Finalmente - se não surgirem novas resistências - a Câmara dos Deputados vai retomar esta semana a votação da criação do Funpresp, o Fundo de Previdência Complementar do Serviço Público Federal, que o governo pretendia aprovar em 2011, mas o PT e outros partidos aliados boicotaram. O último boicote foi o faniquito do presidente da Câmara, Marco Maia (PT-RS), que bateu o pé e, intempestivamente, retirou a matéria de pauta em represália à não nomeação de um apadrinhado seu para a diretoria do Banco do Brasil. É com tal descaso e desrespeito aos eleitores e ao País que parlamentares do PT tratam os problemas da República. Mas agora parece não haver mais desculpa e o fundo pode ser definido esta semana.
A criação do fundo não resolve no curto prazo o bilionário déficit previdenciário dos servidores do Executivo, do Legislativo e do Judiciário, que saltou de R$ 29,5 bilhões, em 2002, para R$ 56 bilhões, em 2011, e vai terminar 2012 acima de R$ 60 bilhões. Mas aprová-lo é uma questão de justiça social. Além de vedar o ralo por onde se esvaem a cada ano mais e mais bilhões de reais, no longo prazo ele resolve em definitivo o maior foco da desigual e injusta distribuição de dinheiro público no País.
Algumas comparações comprovam a injustiça: enquanto 1 milhão de servidores (0,005% da população) mordem R$ 56 bilhões do dinheiro que os 190 milhões de brasileiros pagam em impostos, o governo vai aplicar este ano apenas R$ 42,5 bilhões em investimentos do Programa de Aceleração do Crescimento - incluindo rodovias, ferrovias, portos, hidrelétricas, saneamento, habitação. E a vida de muitos milhões de brasileiros poderia melhorar se o governo aumentasse esse valor. Tanto se fala em deficiências em saúde e educação, mas, se essa minúscula parcela de 0,005% da população não concentrasse tanta verba pública, sobraria mais dinheiro para melhorar esses serviços.
O Brasil é o país que mais gasta para seus servidores terem o privilégio de se aposentar com o mesmo salário da vida ativa. Até os ricos países europeus da Organização para Cooperação e Desenvolvimento Econômico (OCDE) - e sua conhecida generosidade com sistemas previdenciários - gastam menos do que nós. Os funcionários aposentados desses países custam aos governos em média 2% do PIB (varia entre 0,8% a 3,5%), equivalente a 5% da arrecadação tributária (entre 2,4% a 7,6%). Já o Brasil gasta quase 5% do PIB ou 15% da receita com impostos. O governo Dilma tem pressa em aprovar o fundo porque em 2012 estão previstas 57 mil novas contratações de servidores, que já entrariam sob o novo regime.

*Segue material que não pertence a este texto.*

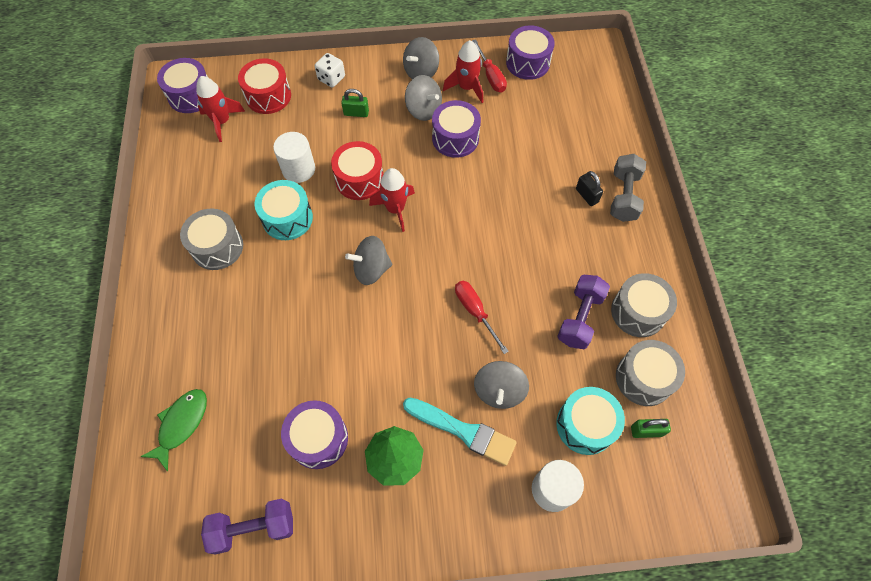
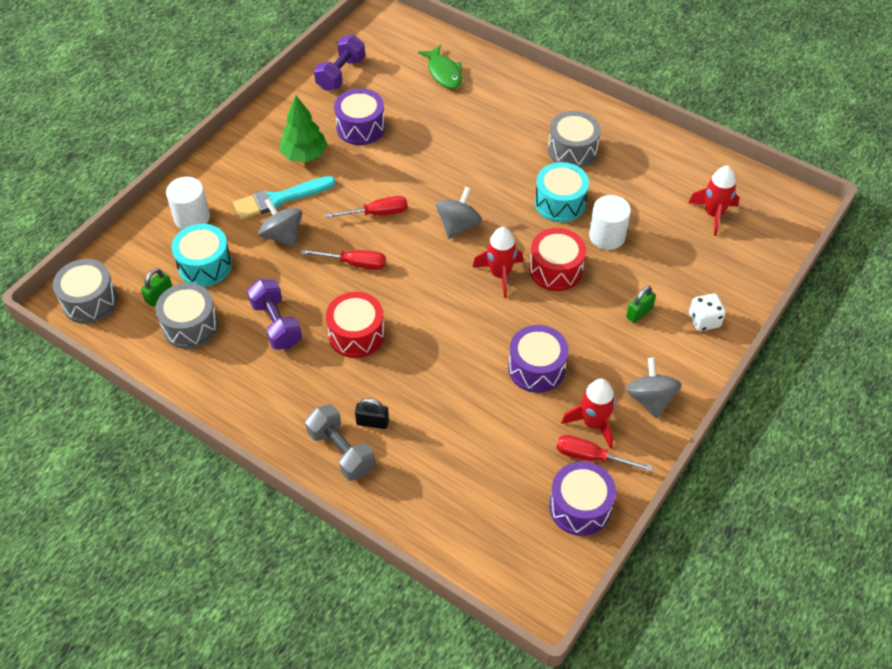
camera: 130 degrees right, 10 degrees down
(191, 95) = (768, 209): purple drum -> none
(268, 96) = (720, 261): red drum -> red drum (356, 334)
(410, 337) = (377, 213): none -> red screwdriver
(423, 110) = (596, 367): grey spinning top -> none
(638, 312) = (237, 366): grey drum -> grey drum (90, 301)

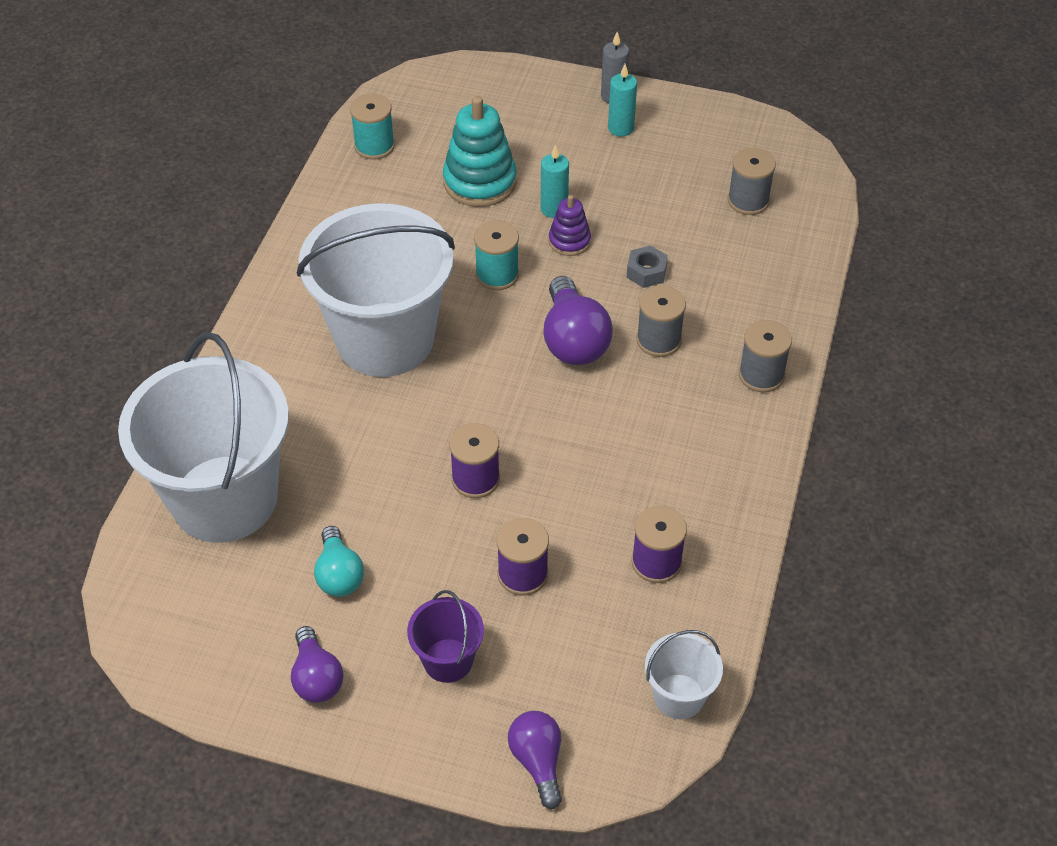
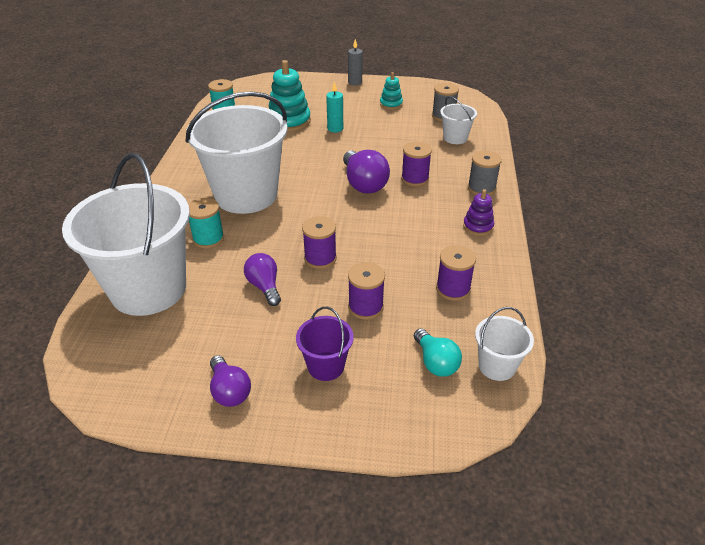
camera: 10 degrees left, 10 degrees down
(339, 574) = (236, 323): turquoise light bulb -> turquoise light bulb (435, 362)
(497, 275) = (309, 159): turquoise spool -> turquoise spool (208, 239)
(538, 761) = (409, 424): purple light bulb -> purple light bulb (264, 286)
(569, 241) = (348, 141): purple stacking toy -> purple stacking toy (478, 226)
(620, 128) = (363, 94): turquoise candle -> none
(646, 272) = (397, 150): grey nut -> none
(658, 340) = (415, 179): grey spool -> purple spool
(664, 160) = (391, 104): none -> turquoise stacking toy
(752, 257) = (455, 138): none -> white bucket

O projeto original do governo foi modificado, em comissões na Câmara, em três itens essenciais: ele igualava em 7,5% do salário a contribuição mensal do governo e a dos servidores. Na nova versão, o governo contribui com 8,5%, rompendo a paridade; o projeto original previa a constituição de um único fundo para os Três Poderes. Por pressão do Judiciário, ficaram três fundos distintos; e a gestão do dinheiro seria profissional, terceirizada e confiada a instituições financeiras especializadas. O novo projeto entrega a gestão a diretorias e conselhos indicados pelos Três Poderes e seus funcionários.
Das três mudanças, a mais perigosa é a relativa à gestão. O passado dos fundos de estatais é estarrecedor em matéria de incompetência e interferências políticas que resultaram em prejuízos enormes aos participantes dos fundos. Está tudo documentado no relatório de uma CPI em que aparecem investimentos desastrosos em imóveis, hotéis, shoppings e até em sepulturas. Marcados por corrupção e desvio de dinheiro, esses investimentos geraram déficits milionários que os 190 milhões de contribuintes sempre bancavam. É arriscado abrir brechas para repetir essa prática. O governo não deveria abrir mão da terceirização. Ela é quase uma norma em fundos de empresas privadas, com resultados altamente positivos. Já a gestão entregue a sindicalistas ou apadrinhados políticos... nossa história é farta em desastres para aceitar repeti-los.